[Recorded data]
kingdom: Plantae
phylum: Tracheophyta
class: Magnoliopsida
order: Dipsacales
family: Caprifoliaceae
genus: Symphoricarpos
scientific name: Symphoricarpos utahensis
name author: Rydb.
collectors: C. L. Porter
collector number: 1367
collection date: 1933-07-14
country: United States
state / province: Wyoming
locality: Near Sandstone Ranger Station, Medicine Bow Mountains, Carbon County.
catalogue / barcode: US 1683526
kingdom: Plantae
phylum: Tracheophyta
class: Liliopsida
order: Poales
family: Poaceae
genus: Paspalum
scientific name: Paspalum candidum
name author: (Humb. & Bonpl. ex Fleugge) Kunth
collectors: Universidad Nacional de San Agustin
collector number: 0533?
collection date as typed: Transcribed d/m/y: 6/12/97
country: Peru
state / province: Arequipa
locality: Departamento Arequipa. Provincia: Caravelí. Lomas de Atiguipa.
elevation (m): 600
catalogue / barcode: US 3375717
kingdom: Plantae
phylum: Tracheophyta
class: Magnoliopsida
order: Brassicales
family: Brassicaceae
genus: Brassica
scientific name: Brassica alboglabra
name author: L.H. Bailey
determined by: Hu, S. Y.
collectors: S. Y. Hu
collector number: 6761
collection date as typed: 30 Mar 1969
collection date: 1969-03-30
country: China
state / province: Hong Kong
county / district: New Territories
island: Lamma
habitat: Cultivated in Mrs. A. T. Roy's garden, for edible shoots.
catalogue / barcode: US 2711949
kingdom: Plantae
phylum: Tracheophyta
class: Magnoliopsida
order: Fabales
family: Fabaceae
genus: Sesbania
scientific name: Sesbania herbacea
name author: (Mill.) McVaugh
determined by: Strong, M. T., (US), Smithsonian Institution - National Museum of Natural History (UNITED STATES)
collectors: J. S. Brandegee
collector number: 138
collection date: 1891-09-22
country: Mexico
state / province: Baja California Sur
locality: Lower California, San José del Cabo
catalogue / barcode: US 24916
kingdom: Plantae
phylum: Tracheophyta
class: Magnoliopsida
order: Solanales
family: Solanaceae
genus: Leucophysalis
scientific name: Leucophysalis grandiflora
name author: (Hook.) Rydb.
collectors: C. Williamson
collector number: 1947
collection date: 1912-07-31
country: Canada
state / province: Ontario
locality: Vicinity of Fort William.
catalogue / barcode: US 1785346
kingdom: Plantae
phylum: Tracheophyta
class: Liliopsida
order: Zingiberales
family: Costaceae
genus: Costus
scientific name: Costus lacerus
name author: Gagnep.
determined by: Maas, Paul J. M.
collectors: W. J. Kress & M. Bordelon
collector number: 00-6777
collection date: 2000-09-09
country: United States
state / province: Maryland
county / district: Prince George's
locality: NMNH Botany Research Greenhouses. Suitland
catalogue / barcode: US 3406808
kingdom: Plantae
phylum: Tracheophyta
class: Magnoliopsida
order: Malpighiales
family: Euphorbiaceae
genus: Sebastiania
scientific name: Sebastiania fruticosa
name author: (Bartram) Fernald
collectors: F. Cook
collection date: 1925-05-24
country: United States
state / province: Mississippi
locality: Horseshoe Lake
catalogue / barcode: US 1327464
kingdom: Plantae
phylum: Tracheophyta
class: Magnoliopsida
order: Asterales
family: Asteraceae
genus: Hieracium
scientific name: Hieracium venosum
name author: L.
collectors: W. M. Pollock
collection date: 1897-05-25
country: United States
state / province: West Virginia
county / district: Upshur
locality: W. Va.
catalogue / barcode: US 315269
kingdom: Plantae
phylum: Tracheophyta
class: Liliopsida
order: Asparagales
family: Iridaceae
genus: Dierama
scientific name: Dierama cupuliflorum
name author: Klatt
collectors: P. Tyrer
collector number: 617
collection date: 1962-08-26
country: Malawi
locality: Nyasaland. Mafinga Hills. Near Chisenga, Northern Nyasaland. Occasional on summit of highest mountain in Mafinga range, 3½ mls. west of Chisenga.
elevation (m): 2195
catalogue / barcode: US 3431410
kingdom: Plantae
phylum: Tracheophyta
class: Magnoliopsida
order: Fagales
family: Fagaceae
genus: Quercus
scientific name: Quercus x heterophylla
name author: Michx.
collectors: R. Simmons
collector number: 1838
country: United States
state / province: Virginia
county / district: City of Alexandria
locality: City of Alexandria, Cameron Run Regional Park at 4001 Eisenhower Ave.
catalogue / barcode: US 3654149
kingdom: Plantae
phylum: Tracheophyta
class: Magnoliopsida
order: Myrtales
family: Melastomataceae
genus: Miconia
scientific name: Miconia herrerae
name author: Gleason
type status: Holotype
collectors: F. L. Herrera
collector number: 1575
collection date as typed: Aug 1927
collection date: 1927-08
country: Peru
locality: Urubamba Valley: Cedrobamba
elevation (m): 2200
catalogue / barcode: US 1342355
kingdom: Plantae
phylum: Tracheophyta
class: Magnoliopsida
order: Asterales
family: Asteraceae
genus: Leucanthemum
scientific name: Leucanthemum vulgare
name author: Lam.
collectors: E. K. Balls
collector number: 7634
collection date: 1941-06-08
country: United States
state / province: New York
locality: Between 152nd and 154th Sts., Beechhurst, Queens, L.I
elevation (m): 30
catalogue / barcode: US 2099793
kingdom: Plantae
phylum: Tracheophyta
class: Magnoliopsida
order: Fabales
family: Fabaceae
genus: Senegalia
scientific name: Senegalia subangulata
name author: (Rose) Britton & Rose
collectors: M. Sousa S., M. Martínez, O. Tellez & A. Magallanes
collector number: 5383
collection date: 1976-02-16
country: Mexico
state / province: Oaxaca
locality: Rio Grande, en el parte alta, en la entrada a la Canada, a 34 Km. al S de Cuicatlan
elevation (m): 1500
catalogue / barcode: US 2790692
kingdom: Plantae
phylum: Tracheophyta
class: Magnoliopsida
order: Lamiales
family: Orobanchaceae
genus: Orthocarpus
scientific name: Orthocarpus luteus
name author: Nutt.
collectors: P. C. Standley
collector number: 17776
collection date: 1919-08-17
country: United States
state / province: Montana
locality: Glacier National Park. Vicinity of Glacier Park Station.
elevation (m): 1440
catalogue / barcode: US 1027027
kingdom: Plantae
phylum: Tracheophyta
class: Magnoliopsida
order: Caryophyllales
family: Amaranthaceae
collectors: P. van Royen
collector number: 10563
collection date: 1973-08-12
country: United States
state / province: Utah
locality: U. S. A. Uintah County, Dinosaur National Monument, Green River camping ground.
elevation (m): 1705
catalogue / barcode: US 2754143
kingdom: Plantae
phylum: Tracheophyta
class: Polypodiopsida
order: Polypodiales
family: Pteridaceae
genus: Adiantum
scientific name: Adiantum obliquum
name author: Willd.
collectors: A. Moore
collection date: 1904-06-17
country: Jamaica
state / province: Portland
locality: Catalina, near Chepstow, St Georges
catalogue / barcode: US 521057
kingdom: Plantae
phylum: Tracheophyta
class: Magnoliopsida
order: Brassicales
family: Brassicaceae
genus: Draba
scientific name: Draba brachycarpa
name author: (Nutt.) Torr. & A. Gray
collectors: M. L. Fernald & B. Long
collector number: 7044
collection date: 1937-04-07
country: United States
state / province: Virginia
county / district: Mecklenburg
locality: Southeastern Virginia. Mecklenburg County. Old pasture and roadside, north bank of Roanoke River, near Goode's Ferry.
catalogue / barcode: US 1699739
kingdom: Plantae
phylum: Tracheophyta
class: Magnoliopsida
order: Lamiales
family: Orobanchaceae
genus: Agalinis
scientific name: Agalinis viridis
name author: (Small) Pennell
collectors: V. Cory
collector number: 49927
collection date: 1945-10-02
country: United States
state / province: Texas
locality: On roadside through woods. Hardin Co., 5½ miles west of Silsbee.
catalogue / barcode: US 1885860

* What this task involves
Format the lines of the material starting at the one containing "country: Malawi" and ending at the one containing "collectors: R. Simmons" as a Markdown table with the columns Row and Line, leaving out any blank lines.

* Problem solution
| Row | Line |
|---|---|
| 1 | country: Malawi |
| 2 | locality: Nyasaland. Mafinga Hills. Near Chisenga, Northern Nyasaland. Occasional on summit of highest mountain in Mafinga range, 3½ mls. west of Chisenga. |
| 3 | elevation (m): 2195 |
| 4 | catalogue / barcode: US 3431410 |
| 5 | kingdom: Plantae |
| 6 | phylum: Tracheophyta |
| 7 | class: Magnoliopsida |
| 8 | order: Fagales |
| 9 | family: Fagaceae |
| 10 | genus: Quercus |
| 11 | scientific name: Quercus x heterophylla |
| 12 | name author: Michx. |
| 13 | collectors: R. Simmons |